--- Start of Provided information ---

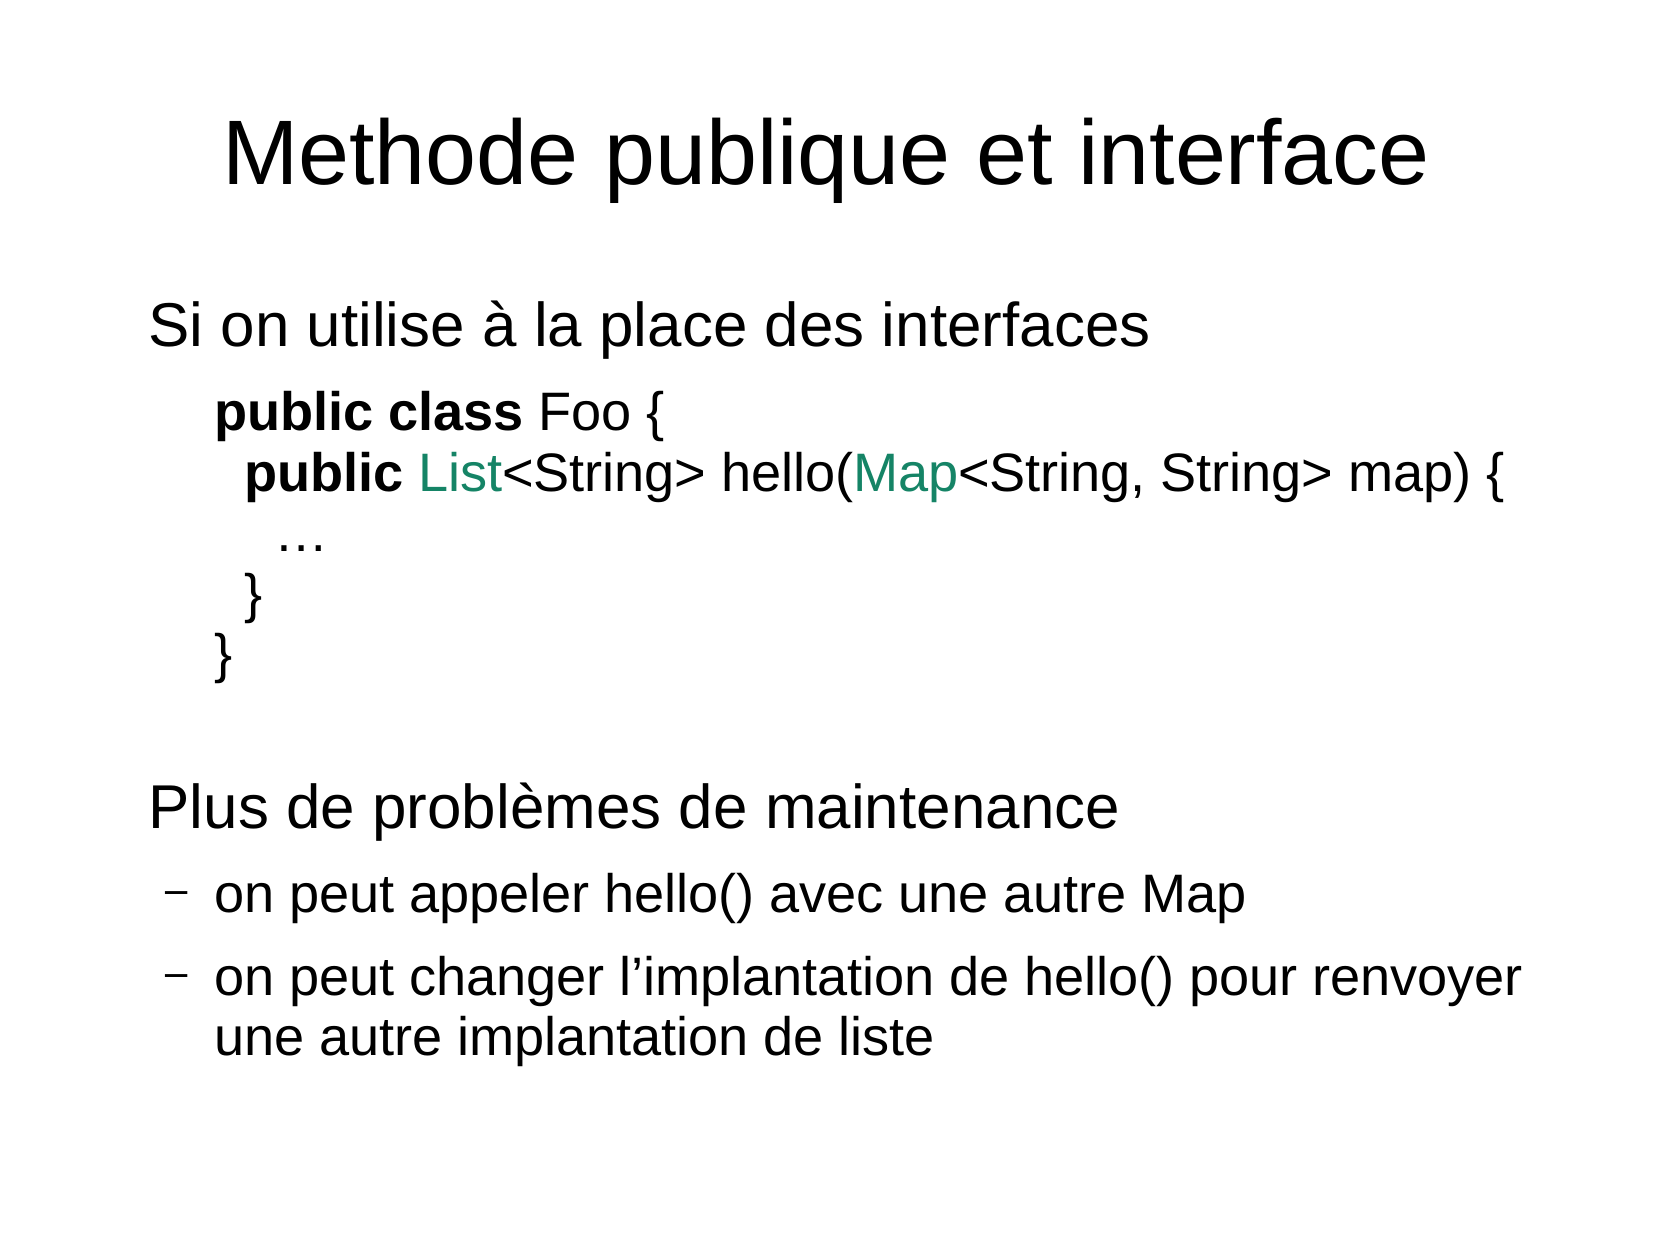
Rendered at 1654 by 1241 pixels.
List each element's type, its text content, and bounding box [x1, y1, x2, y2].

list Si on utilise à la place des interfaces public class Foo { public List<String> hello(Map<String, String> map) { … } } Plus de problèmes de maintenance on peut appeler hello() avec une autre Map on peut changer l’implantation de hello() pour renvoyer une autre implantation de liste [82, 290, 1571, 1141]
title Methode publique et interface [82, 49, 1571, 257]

--- End of Provided information ---
--- Start of Provided information ---

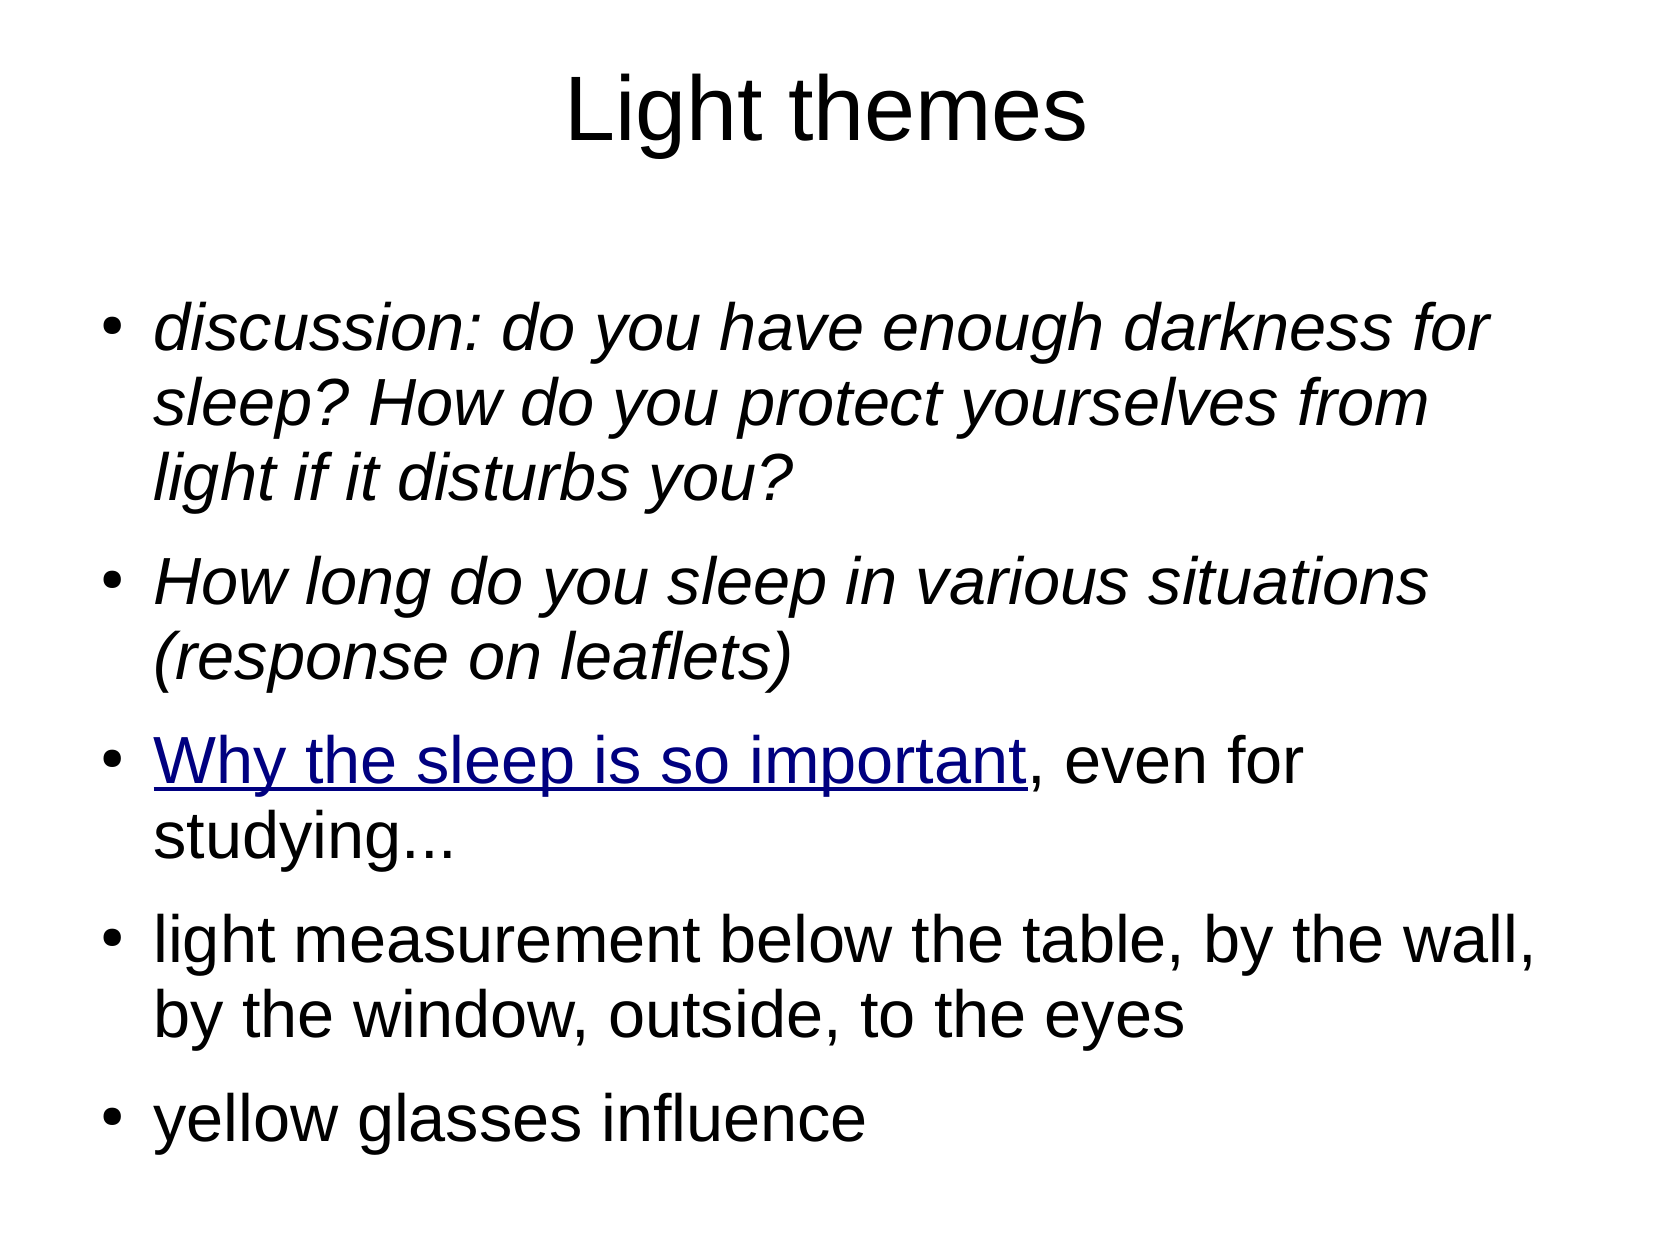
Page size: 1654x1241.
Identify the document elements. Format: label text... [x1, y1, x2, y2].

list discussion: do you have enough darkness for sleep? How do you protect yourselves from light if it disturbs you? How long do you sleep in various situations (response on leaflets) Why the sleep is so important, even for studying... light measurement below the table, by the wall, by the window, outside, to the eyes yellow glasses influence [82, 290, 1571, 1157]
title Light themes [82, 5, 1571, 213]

--- End of Provided information ---
--- Start of Provided information ---

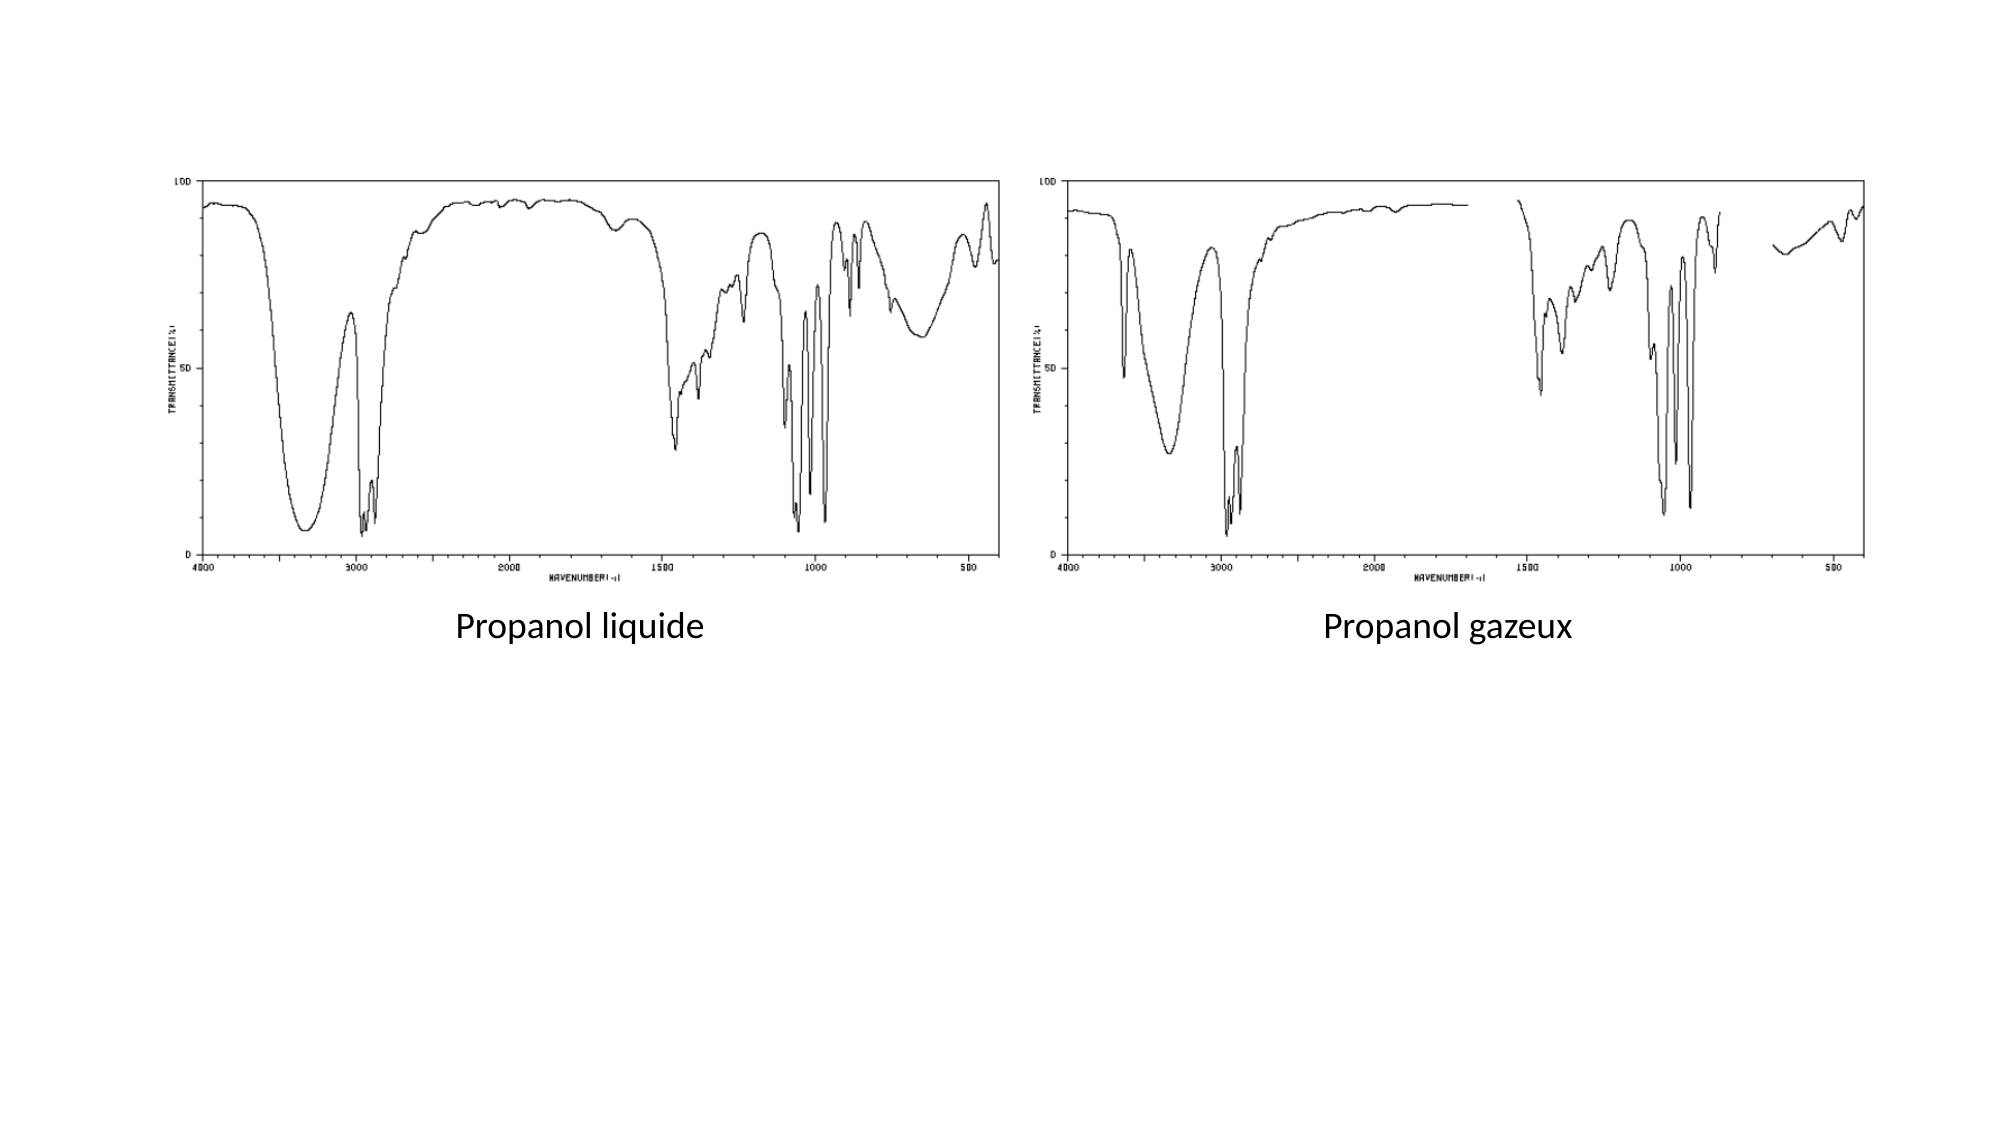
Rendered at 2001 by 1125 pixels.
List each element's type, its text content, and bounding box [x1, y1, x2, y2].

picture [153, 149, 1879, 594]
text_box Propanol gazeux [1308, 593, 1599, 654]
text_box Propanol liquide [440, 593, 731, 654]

--- End of Provided information ---

Directions for this task:
Retype everything from the line containing "Rendered at 1654 by 1241 pixels." down to the line containing "title Methode publique", keeping each line identical to the original.

Exercise solution:
Rendered at 1654 by 1241 pixels.
List each element's type, its text content, and bounding box [x1, y1, x2, y2].

list Si on utilise à la place des interfaces public class Foo { public List<String> hello(Map<String, String> map) { … } } Plus de problèmes de maintenance on peut appeler hello() avec une autre Map on peut changer l’implantation de hello() pour renvoyer une autre implantation de liste [82, 290, 1571, 1141]
title Methode publique et interface [82, 49, 1571, 257]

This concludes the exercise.